A martingale consistency constraint makes self-supervised predictions match their expected value after refinement.

A machine-rendered reading of the paper's core claim, the machinery that carries it, and where it could break.

The paper introduces a self-supervised learning method that requires a prediction made from partial information to equal the average prediction that would be made once more details arrive. This coherence rule comes from martingale theory and differs from standard invariance training, which forces different views to produce identical outputs. Instead it permits the model to update its answer as information improves while blocking any systematic bias in the updates. The authors supply both prediction-space and latent-space versions of the constraint plus a simple Monte Carlo estimator.
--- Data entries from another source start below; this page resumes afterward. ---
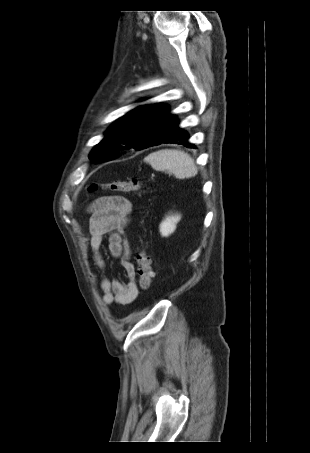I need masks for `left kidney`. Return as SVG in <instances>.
I'll use <instances>...</instances> for the list:
<instances>
[{
    "label": "left kidney",
    "instance_id": "5707ae66",
    "mask_svg": "<svg viewBox=\"0 0 310 453\" xmlns=\"http://www.w3.org/2000/svg\"><path fill=\"white\" fill-rule=\"evenodd\" d=\"M181 216L179 214L167 216L160 224V233L163 237H168L172 234L177 223L180 221Z\"/></svg>",
    "mask_w": 310,
    "mask_h": 453
}]
</instances>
Experiments across time series, tabular data, and images show the resulting representations stay more stable and better calibrated when only partial observations are available.

Core claim

We introduce a martingale-consistent SSL framework that closes the gap between invariance-based training and the requirement that coarse-view predictions equal the expected refined-view predictions, using practical prediction- and latent-space objectives together with an unbiased two-sample Monte Carlo estimator based on stochastic refinement, and demonstrate improved robustness and calibration under partial observation on synthetic and real benchmarks.

What carries the argument

Martingale consistency constraint (the requirement that the prediction from a coarse view equals the expected prediction from any refined view), enforced via auxiliary objectives in prediction space or latent space.

If this is right

Predictions can update as more data arrives without systematic drift across time-series, tabular, and image tasks.
Representations remain stable and better calibrated when only partial information is observed at inference time.
The same framework applies in both semi-supervised and fully unsupervised regimes.
An unbiased Monte Carlo estimator allows the constraint to be trained without extra bias from sampling refinements.
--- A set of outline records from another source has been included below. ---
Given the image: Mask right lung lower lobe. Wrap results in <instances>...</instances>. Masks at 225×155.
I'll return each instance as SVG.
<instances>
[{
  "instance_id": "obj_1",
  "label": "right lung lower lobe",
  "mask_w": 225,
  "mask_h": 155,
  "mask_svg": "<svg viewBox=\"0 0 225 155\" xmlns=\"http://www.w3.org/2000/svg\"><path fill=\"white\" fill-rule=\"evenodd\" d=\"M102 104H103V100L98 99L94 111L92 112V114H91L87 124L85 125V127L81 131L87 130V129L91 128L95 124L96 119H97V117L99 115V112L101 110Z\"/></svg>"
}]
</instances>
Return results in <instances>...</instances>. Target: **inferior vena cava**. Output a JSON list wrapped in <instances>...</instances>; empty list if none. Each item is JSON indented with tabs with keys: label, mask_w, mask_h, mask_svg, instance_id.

Where Pith is reading between the lines

These are editorial extensions of the paper, not claims the author makes directly.

The approach may extend naturally to streaming or online settings where new features arrive sequentially.
It could be combined with existing contrastive losses to add coherence without replacing invariance entirely.
Testing on modalities with natural refinement order, such as progressive image super-resolution or multi-resolution sensor data, would be a direct next step.

Load-bearing premise

That adding the martingale consistency objectives will produce representations that remain at least as useful as ordinary SSL when full information is present while gaining stability under partial views.

What would settle it

A head-to-head comparison on the paper's partial-observation benchmarks in which standard contrastive or reconstruction SSL achieves equal or superior calibration error and robustness metrics to the martingale-consistent version.

Figures

Figures reproduced from arXiv: 2605.11846 by Christopher Yau, Hanwen Xing, Moritz G\"ogl.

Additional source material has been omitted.